The movement aligns with a broader shift in attitudes in Britain, as evidence mounts of the harms posed to developing brains by smartphone addiction and algorithm-powered social media.

Meanwhile, the police and intelligence services have warned of a torrent of extreme and violent content reaching children online, a trend examined in the hit TV show Adolescence.

Other governments in Europe have acted to curb children’s smartphone use. In February, Denmark announced plans to ban smartphones in schools, while France barred smartphones in elementary schools in 2018. Norway plans to enforce a minimum age on social media.

Some parents feel the need to act is urgent, especially as technology companies, including Meta, which owns Facebook and Instagram, and X, formerly Twitter, have ended fact-checking operations, which many experts say will allow misinformation and hate speech to flourish.

The power of parents collectively delaying smartphones is key, Ms. Greenwell said, because it insulates children from peer pressure. “This problem isn’t that complicated,” she said. “If you have other people around you who are also doing the same thing, it’s actually amazingly, beautifully simple.”

On a recent Friday morning, dozens of parents gathered in the auditorium of Colindale Primary School in north London for a presentation by Nova Eden, a regional leader for Smartphone Free Childhood.

Ms.
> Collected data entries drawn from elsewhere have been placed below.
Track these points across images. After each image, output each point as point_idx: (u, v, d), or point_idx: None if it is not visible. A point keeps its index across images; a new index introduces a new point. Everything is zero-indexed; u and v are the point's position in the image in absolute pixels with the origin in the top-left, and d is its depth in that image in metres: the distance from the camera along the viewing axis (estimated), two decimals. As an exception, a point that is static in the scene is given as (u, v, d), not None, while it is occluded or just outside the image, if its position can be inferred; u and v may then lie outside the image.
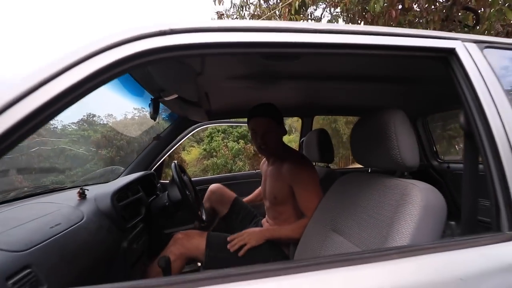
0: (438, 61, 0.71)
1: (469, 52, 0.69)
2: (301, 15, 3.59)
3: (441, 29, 3.00)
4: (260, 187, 1.64)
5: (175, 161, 1.42)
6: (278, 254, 1.25)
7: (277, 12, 3.94)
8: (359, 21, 3.30)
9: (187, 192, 1.34)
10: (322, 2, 3.79)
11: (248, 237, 1.20)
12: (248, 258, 1.17)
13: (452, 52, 0.68)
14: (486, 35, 3.68)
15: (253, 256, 1.18)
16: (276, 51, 0.61)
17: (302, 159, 1.30)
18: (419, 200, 0.67)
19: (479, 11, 2.86)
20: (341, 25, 1.72)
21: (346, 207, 0.91)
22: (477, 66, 0.67)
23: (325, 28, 0.62)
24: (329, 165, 1.76)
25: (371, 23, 3.07)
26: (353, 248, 0.81)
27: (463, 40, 0.71)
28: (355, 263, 0.51)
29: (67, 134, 17.26)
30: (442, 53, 0.69)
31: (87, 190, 1.12)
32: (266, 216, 1.45)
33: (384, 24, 2.94)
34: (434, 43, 0.68)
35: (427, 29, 2.83)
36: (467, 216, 0.69)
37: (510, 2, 2.54)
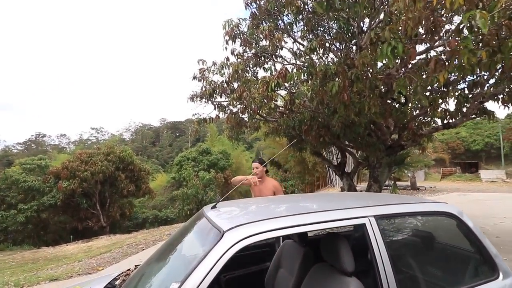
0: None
1: (370, 221, 1.36)
2: (275, 92, 4.28)
3: (380, 106, 3.87)
4: None
5: None
6: None
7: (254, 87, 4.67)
8: (320, 99, 4.09)
9: None
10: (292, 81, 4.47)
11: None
12: None
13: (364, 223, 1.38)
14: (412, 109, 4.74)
15: None
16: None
17: (275, 181, 3.22)
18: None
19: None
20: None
21: None
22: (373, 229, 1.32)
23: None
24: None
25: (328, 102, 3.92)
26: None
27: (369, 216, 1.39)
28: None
29: (21, 163, 15.97)
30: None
31: None
32: None
33: (337, 103, 3.71)
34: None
35: (369, 106, 3.62)
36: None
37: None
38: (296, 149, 8.03)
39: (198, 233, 1.45)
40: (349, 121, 5.53)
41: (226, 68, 6.28)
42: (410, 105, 4.39)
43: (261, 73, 6.61)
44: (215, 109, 6.92)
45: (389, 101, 4.78)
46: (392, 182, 9.09)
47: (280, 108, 5.96)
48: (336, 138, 5.87)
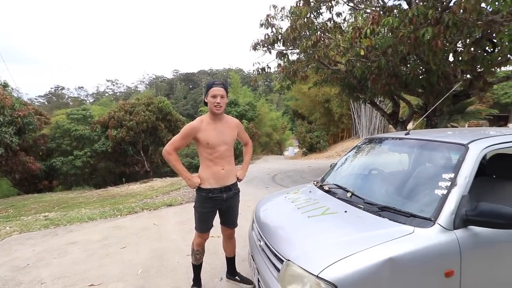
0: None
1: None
2: (368, 38, 4.30)
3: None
4: None
5: None
6: None
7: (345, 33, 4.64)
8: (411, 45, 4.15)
9: None
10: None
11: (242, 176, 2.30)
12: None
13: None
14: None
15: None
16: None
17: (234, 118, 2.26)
18: None
19: None
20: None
21: None
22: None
23: None
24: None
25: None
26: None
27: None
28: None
29: (68, 113, 16.89)
30: None
31: None
32: (219, 160, 2.07)
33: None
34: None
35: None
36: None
37: None
38: (351, 98, 8.23)
39: (419, 149, 1.88)
40: (422, 70, 5.61)
41: (291, 16, 6.25)
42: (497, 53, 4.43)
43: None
44: (276, 57, 7.03)
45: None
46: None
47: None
48: (404, 87, 6.03)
Eden described startling data — that the average 12-year-old in Britain spends 21 hours a week on a smartphone, for example, and that 76 percent of 12- to 15-year-olds spend most of their free time on screens.

Ms. Eden cited studies showing rates of anxiety, depression, and self-harm among teenagers spiking dramatically since social media was introduced. “These children are struggling and they need our help,” Ms. Eden said. “I know how hard it is, but we need to be the ones that stand up and say, this is not good for you.”
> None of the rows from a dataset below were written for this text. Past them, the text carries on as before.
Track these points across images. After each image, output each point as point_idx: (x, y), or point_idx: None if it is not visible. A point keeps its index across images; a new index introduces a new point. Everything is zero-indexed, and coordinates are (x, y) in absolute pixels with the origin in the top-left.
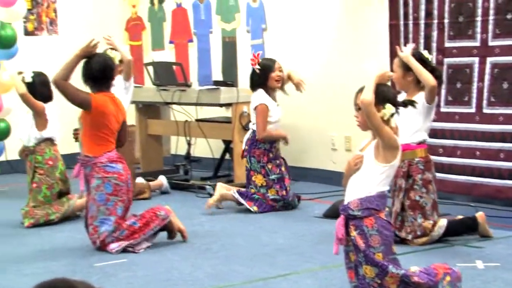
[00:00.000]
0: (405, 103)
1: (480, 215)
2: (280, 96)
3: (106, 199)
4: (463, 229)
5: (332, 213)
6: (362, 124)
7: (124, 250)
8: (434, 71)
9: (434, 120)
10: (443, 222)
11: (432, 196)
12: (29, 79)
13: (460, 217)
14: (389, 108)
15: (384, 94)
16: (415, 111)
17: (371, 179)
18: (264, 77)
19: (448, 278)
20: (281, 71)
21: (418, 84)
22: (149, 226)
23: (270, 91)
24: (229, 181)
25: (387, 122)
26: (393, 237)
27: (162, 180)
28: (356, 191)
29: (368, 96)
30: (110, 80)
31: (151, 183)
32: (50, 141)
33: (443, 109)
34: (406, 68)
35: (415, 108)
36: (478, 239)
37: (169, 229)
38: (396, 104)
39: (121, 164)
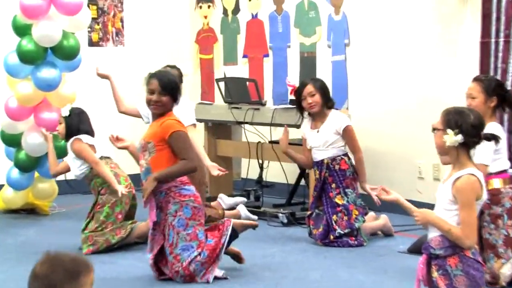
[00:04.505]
0: (488, 137)
1: None
2: (364, 119)
3: (185, 224)
4: None
5: (417, 249)
6: (437, 147)
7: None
8: (506, 98)
9: None
10: (506, 269)
11: (504, 232)
12: (66, 113)
13: None
14: (450, 135)
15: (457, 120)
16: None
17: (453, 215)
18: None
19: None
20: (313, 95)
21: (494, 111)
22: (221, 236)
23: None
24: (304, 209)
25: (465, 151)
26: (483, 277)
27: (240, 210)
28: None
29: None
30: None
31: (227, 212)
32: (105, 159)
33: None
34: (489, 93)
35: (497, 143)
36: None
37: (232, 253)
38: (477, 136)
39: (192, 186)
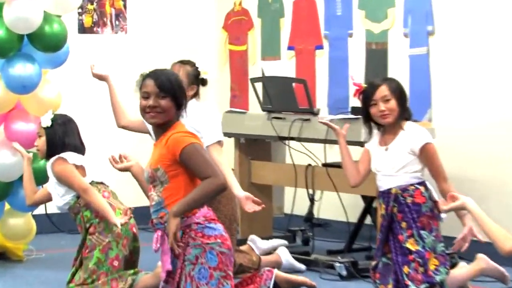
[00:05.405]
0: None
1: None
2: (452, 136)
3: (209, 276)
4: None
5: None
6: None
7: None
8: None
9: None
10: None
11: None
12: (47, 122)
13: None
14: None
15: None
16: None
17: None
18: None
19: None
20: (387, 100)
21: None
22: None
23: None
24: (370, 257)
25: None
26: None
27: (281, 254)
28: None
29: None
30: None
31: (264, 258)
32: (97, 184)
33: None
34: None
35: None
36: None
37: None
38: None
39: (220, 224)
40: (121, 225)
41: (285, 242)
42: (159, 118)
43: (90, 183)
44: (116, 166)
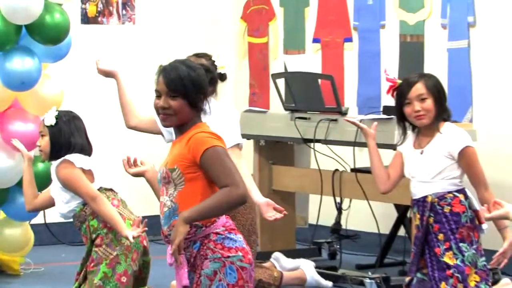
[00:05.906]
0: None
1: None
2: (496, 138)
3: None
4: None
5: None
6: None
7: None
8: None
9: None
10: None
11: None
12: (51, 121)
13: None
14: None
15: None
16: None
17: None
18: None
19: None
20: (423, 99)
21: None
22: None
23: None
24: (404, 272)
25: None
26: None
27: (306, 270)
28: None
29: None
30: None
31: (286, 274)
32: (105, 191)
33: None
34: None
35: None
36: None
37: None
38: None
39: (240, 234)
40: (133, 238)
41: (311, 262)
42: (171, 120)
43: (99, 190)
44: (129, 170)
Colindale is in the borough of Barnet, which in February announced plans to become the first borough in Britain to ban smartphones in all its public schools. The initiative will affect some 63,000 children.

Eton, one of Britain’s most elite private schools, announced last year that new students would be banned from bringing smartphones and would instead be issued with Nokia handsets that can only text and make calls.
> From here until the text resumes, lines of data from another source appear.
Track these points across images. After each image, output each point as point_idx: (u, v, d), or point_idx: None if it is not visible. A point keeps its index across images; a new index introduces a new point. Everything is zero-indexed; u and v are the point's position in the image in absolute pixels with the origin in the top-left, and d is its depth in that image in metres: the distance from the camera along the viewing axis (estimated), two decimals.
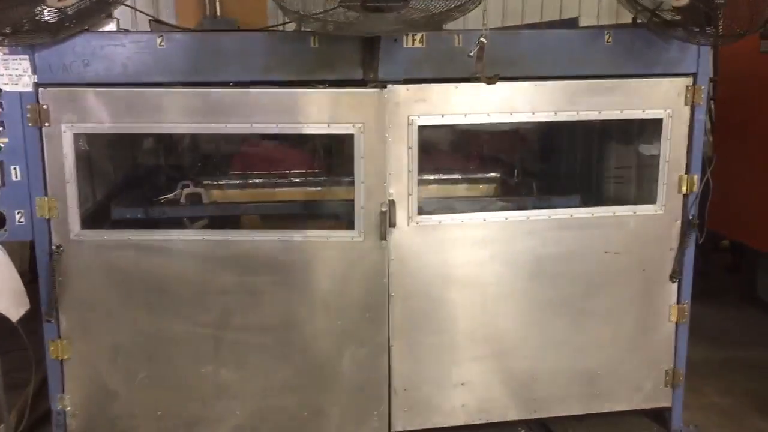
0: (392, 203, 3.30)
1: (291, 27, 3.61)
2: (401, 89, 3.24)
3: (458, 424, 3.63)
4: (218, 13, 4.39)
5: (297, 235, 3.31)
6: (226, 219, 3.67)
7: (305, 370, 3.42)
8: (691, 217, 3.55)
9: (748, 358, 4.68)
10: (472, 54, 3.01)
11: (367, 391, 3.46)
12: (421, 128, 3.30)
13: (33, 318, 3.37)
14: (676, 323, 3.67)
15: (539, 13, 6.27)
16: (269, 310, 3.35)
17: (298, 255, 3.32)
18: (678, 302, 3.65)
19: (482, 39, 2.97)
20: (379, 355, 3.42)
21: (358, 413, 3.48)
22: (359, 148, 3.24)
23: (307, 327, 3.39)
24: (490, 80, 3.07)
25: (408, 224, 3.35)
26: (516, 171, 4.04)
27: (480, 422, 3.65)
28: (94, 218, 3.44)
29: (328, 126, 3.25)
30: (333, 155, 3.95)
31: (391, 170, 3.29)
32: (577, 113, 3.41)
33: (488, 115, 3.36)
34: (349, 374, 3.44)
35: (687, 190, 3.53)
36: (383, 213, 3.27)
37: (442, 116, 3.33)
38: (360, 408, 3.48)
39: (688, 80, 3.44)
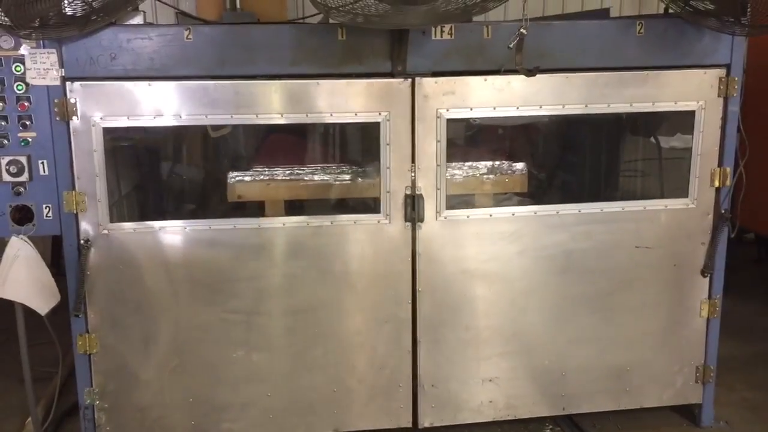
0: (420, 197, 3.29)
1: (311, 21, 3.58)
2: (429, 82, 3.23)
3: (486, 421, 3.62)
4: (238, 6, 4.36)
5: (325, 220, 3.34)
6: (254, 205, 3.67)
7: (334, 350, 3.44)
8: (723, 211, 3.50)
9: None
10: (511, 45, 2.97)
11: (393, 369, 3.48)
12: (450, 121, 3.29)
13: (59, 311, 3.37)
14: (707, 318, 3.62)
15: (561, 5, 6.18)
16: (299, 294, 3.37)
17: (326, 239, 3.34)
18: (709, 297, 3.60)
19: (522, 30, 2.93)
20: (403, 332, 3.44)
21: (385, 389, 3.50)
22: (385, 135, 3.27)
23: (335, 309, 3.41)
24: (530, 72, 3.03)
25: (436, 218, 3.35)
26: (543, 164, 4.00)
27: (508, 419, 3.64)
28: (122, 211, 3.44)
29: (356, 115, 3.26)
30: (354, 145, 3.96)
31: (419, 164, 3.28)
32: (608, 106, 3.37)
33: (517, 108, 3.34)
34: (375, 351, 3.46)
35: (719, 183, 3.48)
36: (407, 196, 3.31)
37: (471, 109, 3.31)
38: (387, 384, 3.50)
39: (722, 71, 3.39)
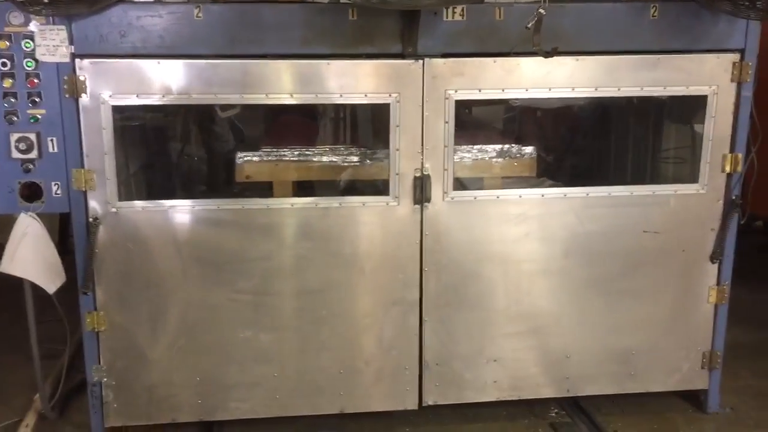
0: (427, 178, 3.28)
1: (322, 1, 3.56)
2: (438, 62, 3.22)
3: (490, 400, 3.63)
4: None
5: (334, 201, 3.34)
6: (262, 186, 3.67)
7: (341, 331, 3.46)
8: (734, 197, 3.48)
9: None
10: (529, 26, 2.95)
11: (400, 351, 3.50)
12: (458, 102, 3.27)
13: (67, 289, 3.38)
14: (715, 305, 3.62)
15: None
16: (307, 275, 3.38)
17: (335, 221, 3.34)
18: (718, 284, 3.60)
19: (540, 11, 2.91)
20: (410, 313, 3.46)
21: (391, 372, 3.52)
22: (395, 117, 3.25)
23: (343, 290, 3.42)
24: (549, 54, 3.00)
25: (443, 199, 3.34)
26: (551, 148, 3.99)
27: (512, 399, 3.65)
28: (130, 189, 3.44)
29: (366, 96, 3.25)
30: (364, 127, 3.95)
31: (427, 145, 3.28)
32: (619, 89, 3.36)
33: (526, 90, 3.32)
34: (382, 332, 3.47)
35: (731, 169, 3.46)
36: (417, 178, 3.30)
37: (479, 91, 3.30)
38: (393, 367, 3.52)
39: (735, 56, 3.36)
In Suffolk, the founders of the Smartphone Free Childhood initiative are aware that their success in attracting parents to their cause is partly thanks to social media and messaging apps on which they have spread the word. “There are loads of positive things about this technology,” Mr. Ryrie said. “We’re not trying to say that technology is bad, just that we need to have a conversation as a society about when it’s appropriate for children to have unrestricted access to this stuff.”